Previous studies have demonstrated that rapid fluctuations in reproductive hormones during pregnancy and immediately after a woman gives birth may be associated with the development of postpartum depression. This current study aimed to test whether brexanolone could decrease the symptoms in women with severe postpartum depression.

“Severe postpartum depression can be a difficult condition to treat, with many women not achieving full remission of symptoms,” said Kristina M. Deligiannidis, MD, co–author of the study and associate professor at the Feinstein Institute for Medical Research and director of Women’s Behavioral Health at Zucker Hillside Hospital. “The positive results of this clinical trial indicate that brexanolone may have potential as a novel treatment option for PPD.”
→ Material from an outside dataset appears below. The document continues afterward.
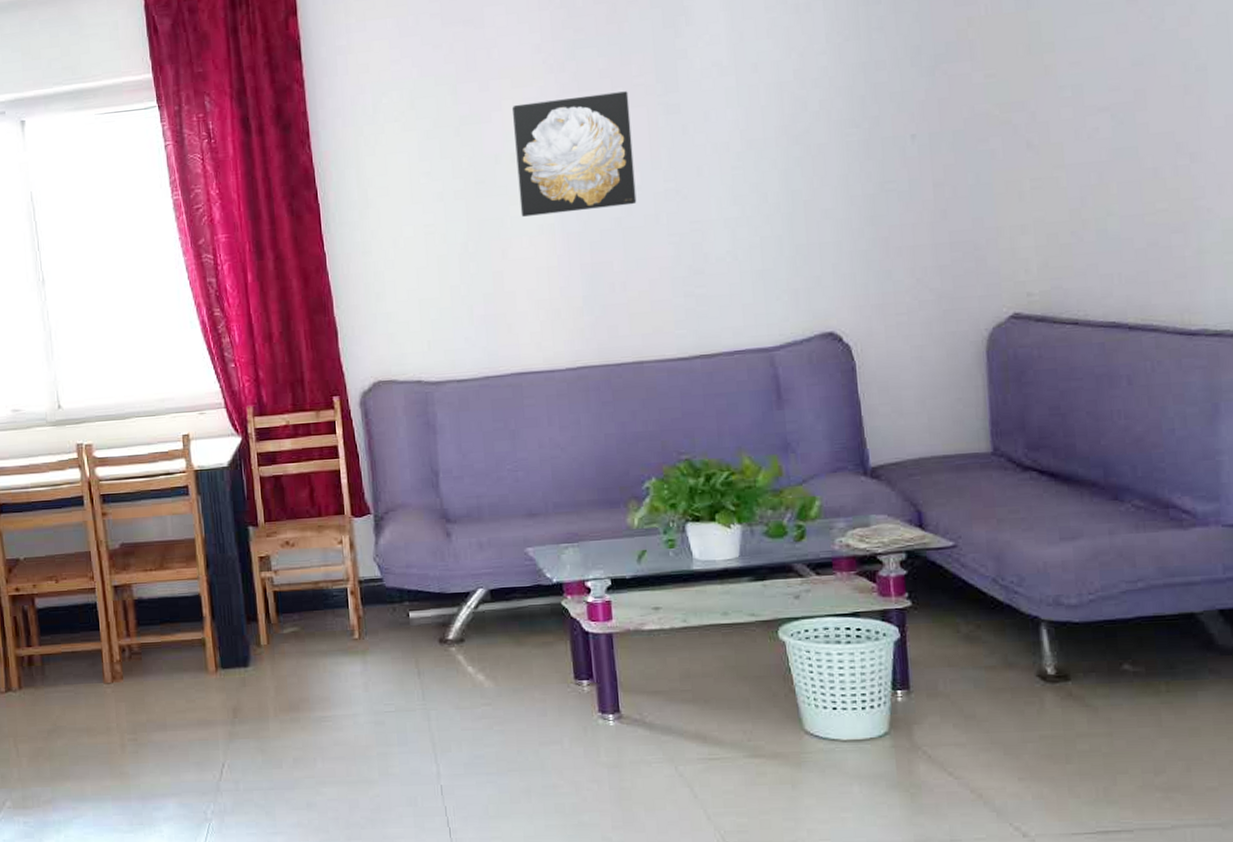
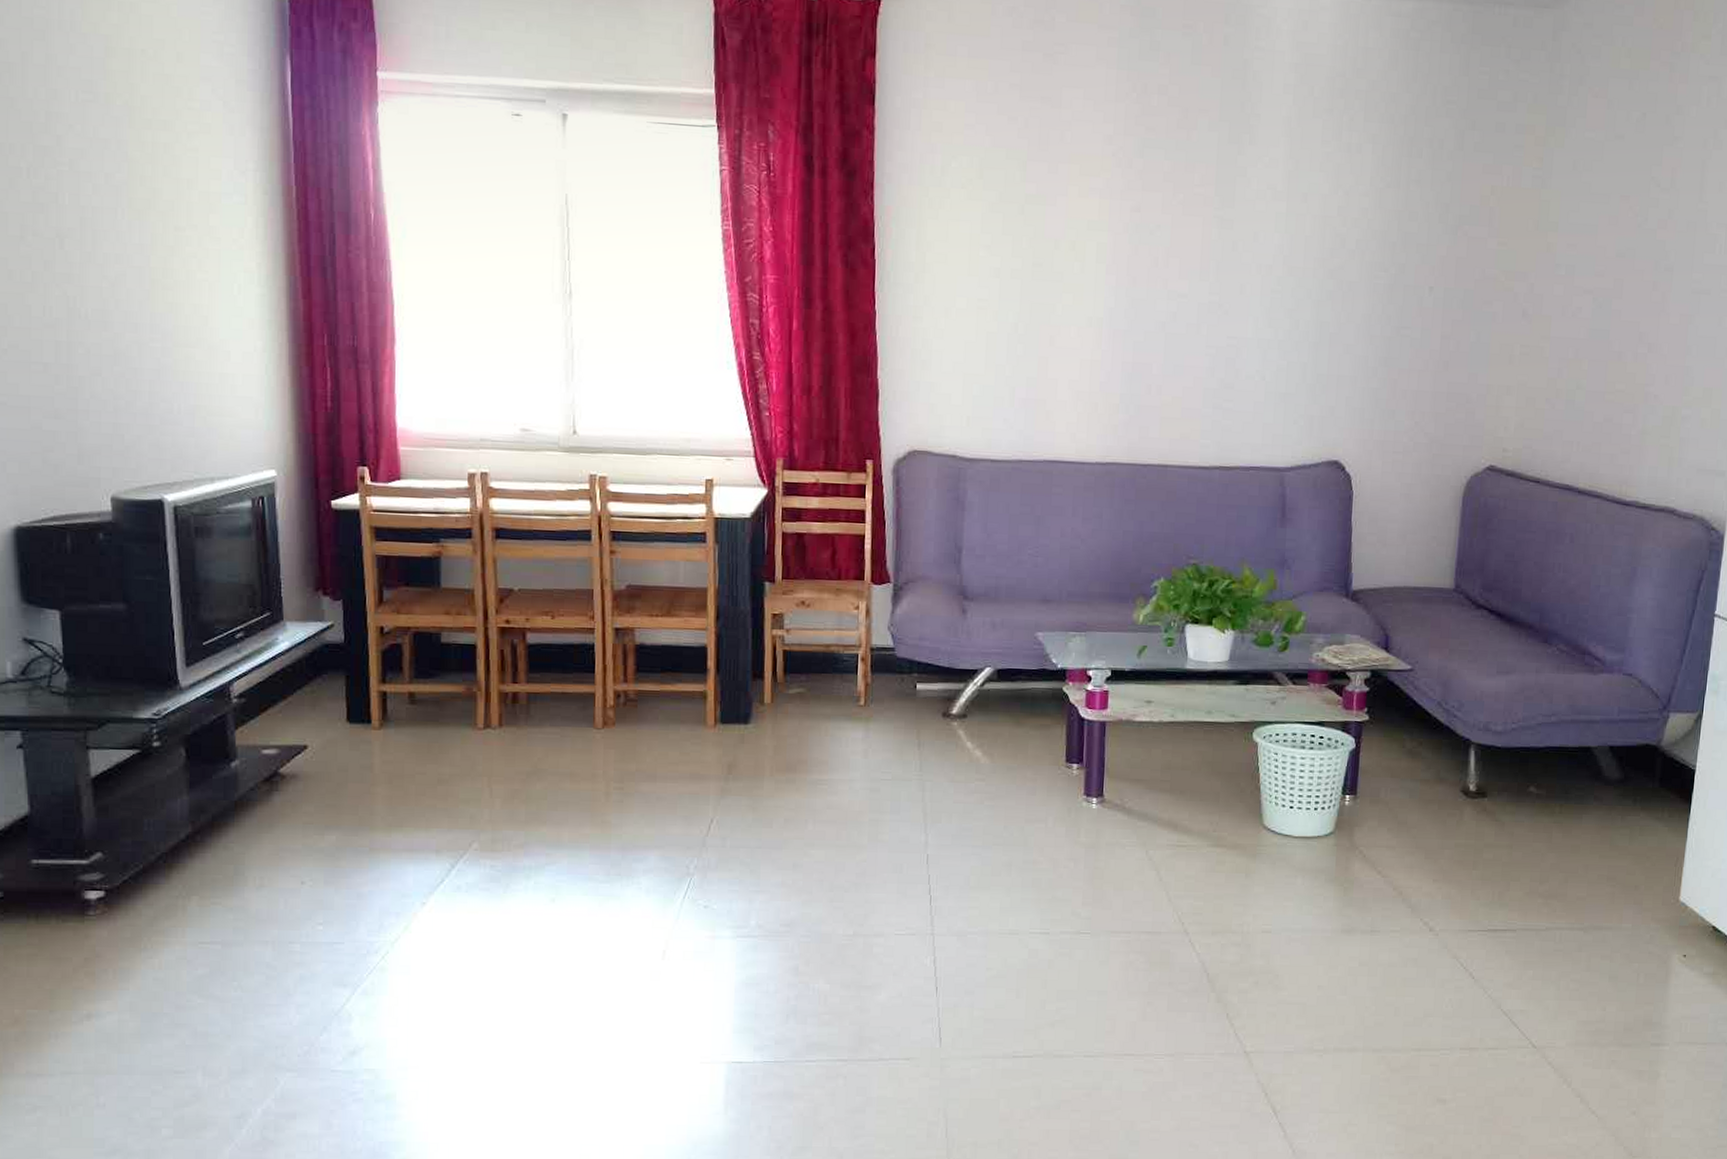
wall art: present [511,91,637,217] -> none [1072,192,1188,312]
In this study, 10 women exhibiting the signs of severe postpartum depression were administered brexanolone intravenously for 60 hours and then were monitored immediately after IV treatment stopped, then periodically from two hours up to 30 days. Eleven patients were administered a placebo and monitored during the same timeframe. At the end of the 60–hour infusion, average reduction in patients’ Hamilton Rating Scale for Depression (HAM–D or depression rating) was 21 points in the brexanolone group, versus eight in the placebo group. Seven of the 10 patients receiving brexanolone achieved remission from depression after the 60–hour infusion with only one in the placebo group. This reduction of symptoms in the patients receiving brexanolone was maintained during the 30–day study.

Brexanolone was generally well tolerated. There were no deaths, serious adverse events, or discontinuations. The most commonly reported adverse events in the brexanolone group were dizziness (two brexanolone–treated subjects; three placebo–treated subjects) and somnolence (two brexanolone–treated subjects; zero placebo–treated subjects) and an equal number of patients reported the cluster of dizziness, sedation or somnolence (three in brexanolone group and three in the placebo group).

Steve Kanes, MD, PhD, chief medical officer of Sage Therapeutics, is the lead author of the paper. As a continuation of this study, Sage Therapeutics is currently conducting larger multi–site phase 3 clinical trials of brexanolone in moderate and severe postpartum depression at several major academic medical centers across the United States, including the Feinstein Institute for Medical Research and Zucker Hillside Hospital.